The recent explosion of teen climate activism is about more than a single piece of legislation. The movement is bringing stark moral clarity to an issue that has long been defined by the technocratic language of markets, diplomacy, and technology. “For climate in particular, young people have the moral authority to say, ‘we are the ones who are going to have to live with the growing crisis, the worst impacts in our communities,’” says Carina Barnett-Loro, a senior program manager with the Climate Advocacy Lab, a climate advocacy research group founded in 2015.
This moral authority allows young people to call out political and business leaders and be taken seriously. Take Thunberg, the Swedish climate activist, who addressed delegates at the World Economic Forum in Davos, Switzerland in January. “Some people, some companies, some decision-makers, in particular, have known exactly what priceless values they have been sacrificing to continue making unimaginable amounts of money,” she said. “And I think many of you here today belong to that group of people.”
Establishing clear moral principles is only the first step.
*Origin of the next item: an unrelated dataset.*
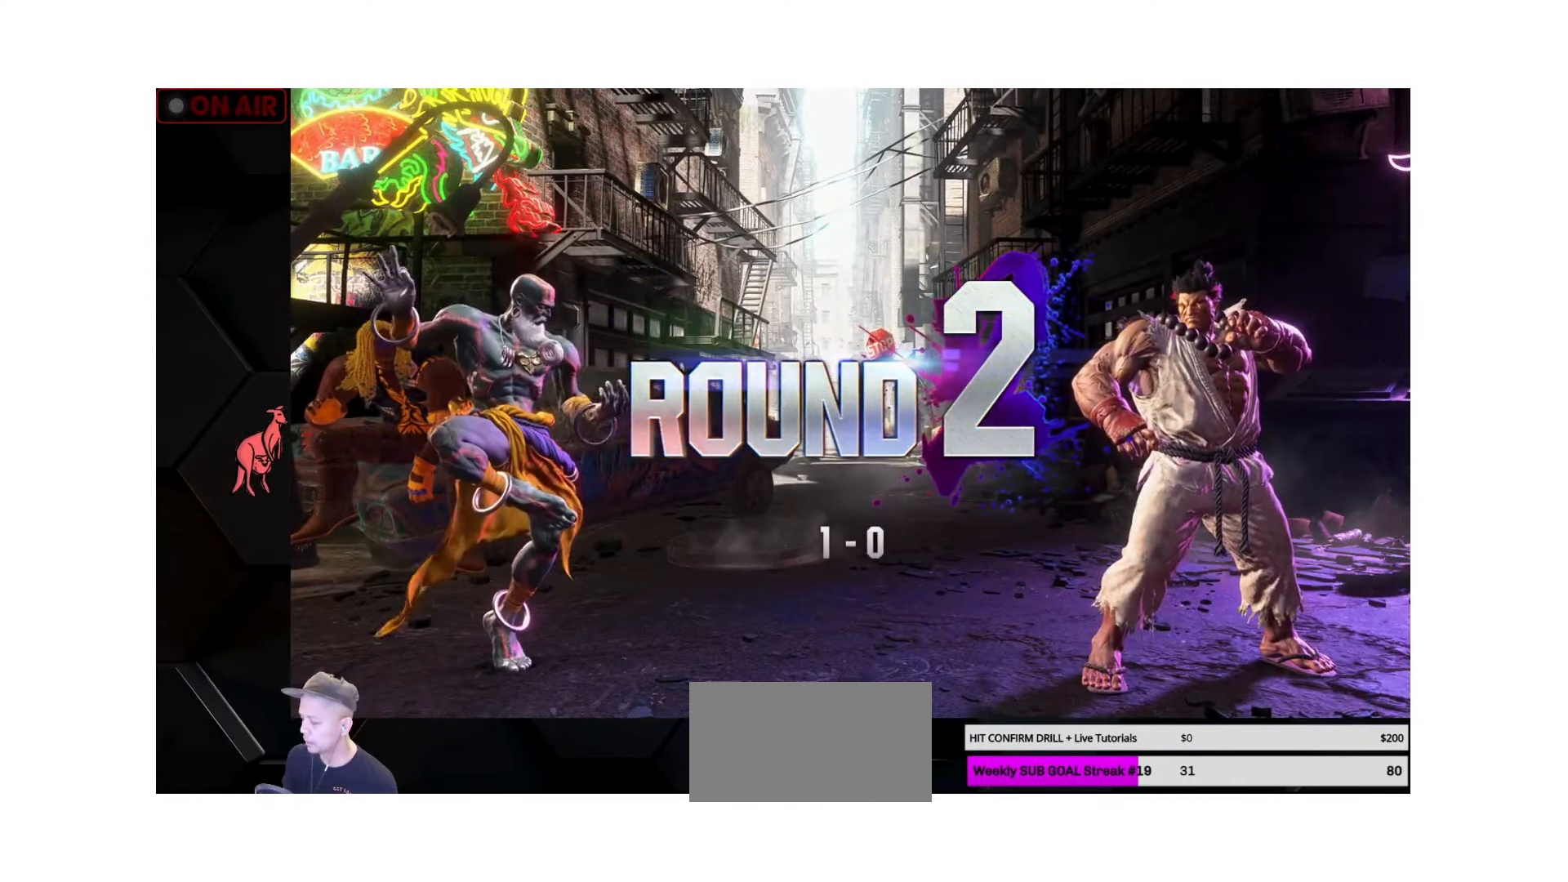
{"buttons": [], "left_stick": "down-right", "events": [[317, "left_stick", "right"], [400, "left_stick", "down-right"]]}
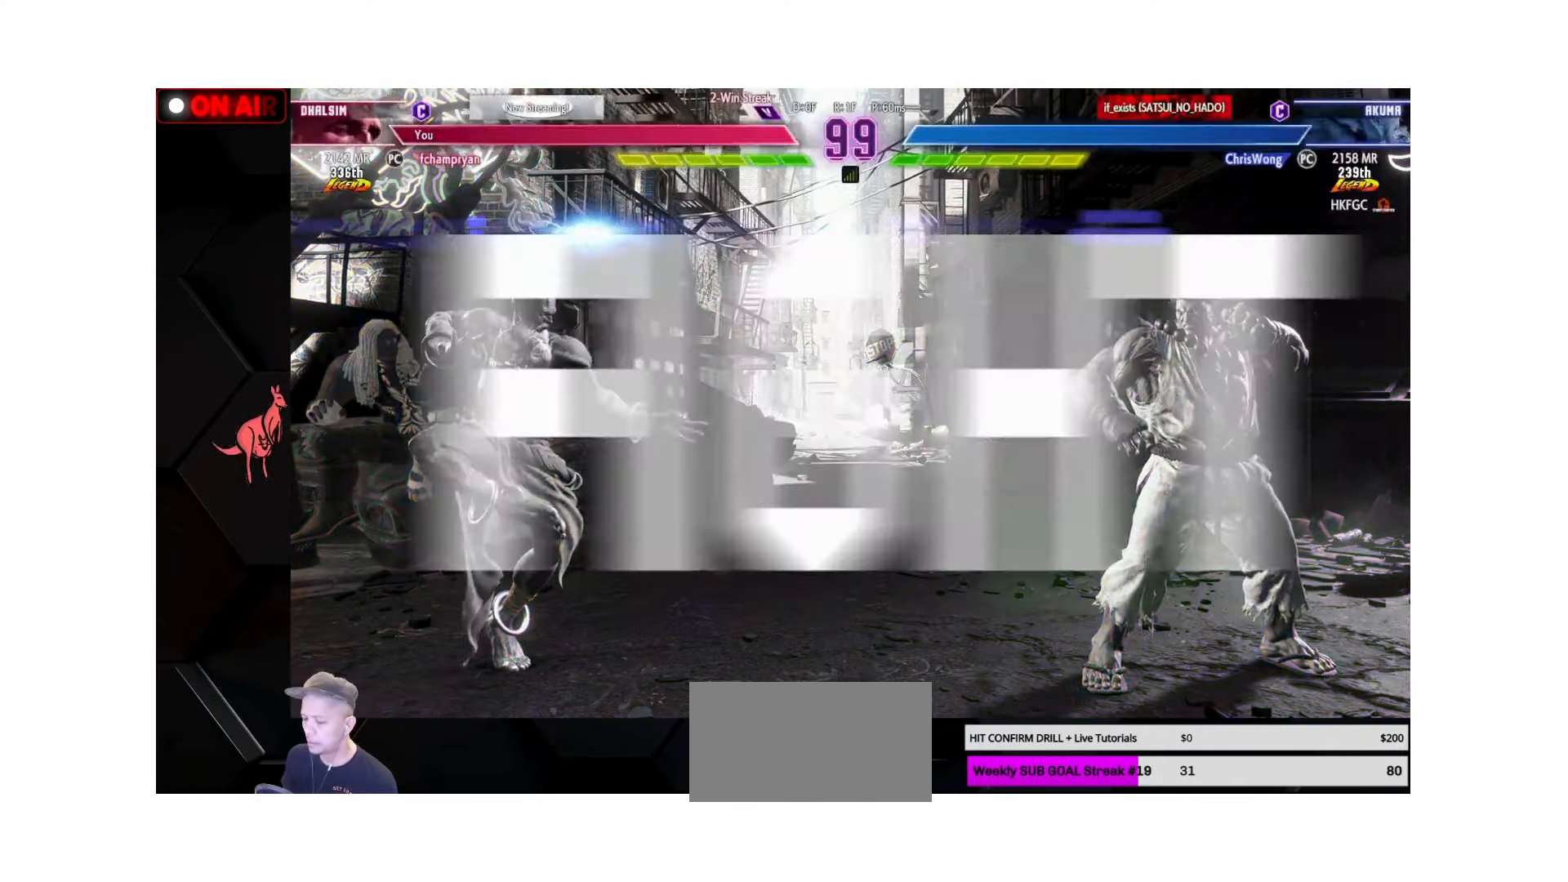
{"buttons": [], "left_stick": "down-right", "events": []}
Young activists will need to figure out how to translate their current momentum and visibility into political organizing and policy while staving off attacks from the fossil fuel industry and its allies (which have been relatively muted in the U.S. so far).
Parks acknowledges that the political and economic changes necessary to avoid catastrophic climate change are “not going to just start with one day of action.” That’s why he’s working with the Sierra Club to pass legislation to make the air in his community, and across California, less deadly to breathe. “We have to continue with the same energy,” he says.
Grigsby is looking forward to casting her first vote in the 2020 federal election. With many leading Democratic presidential candidates supporting the Green New Deal, she’ll be working with the Sunrise Movement to “get one of those people elected as president,” she says. She’ll also be helping register Kentucky voters. “It’s making sure we get good turnout so we can get [Senator McConnell] out of office,” she says.
These are daunting goals for anyone, much less for people who haven’t graduated high school; some can’t yet drive. But the University of California’s Stokes believes today’s teenage climate activists could have a long-lasting influence. “There’s a moral authority that they are just unlocking in a really powerful way,” she says.
“I don’t think this a one-off; the problem doesn’t go away tomorrow,” Stokes says. “These kids want to feel like there’s going to be a future for them.”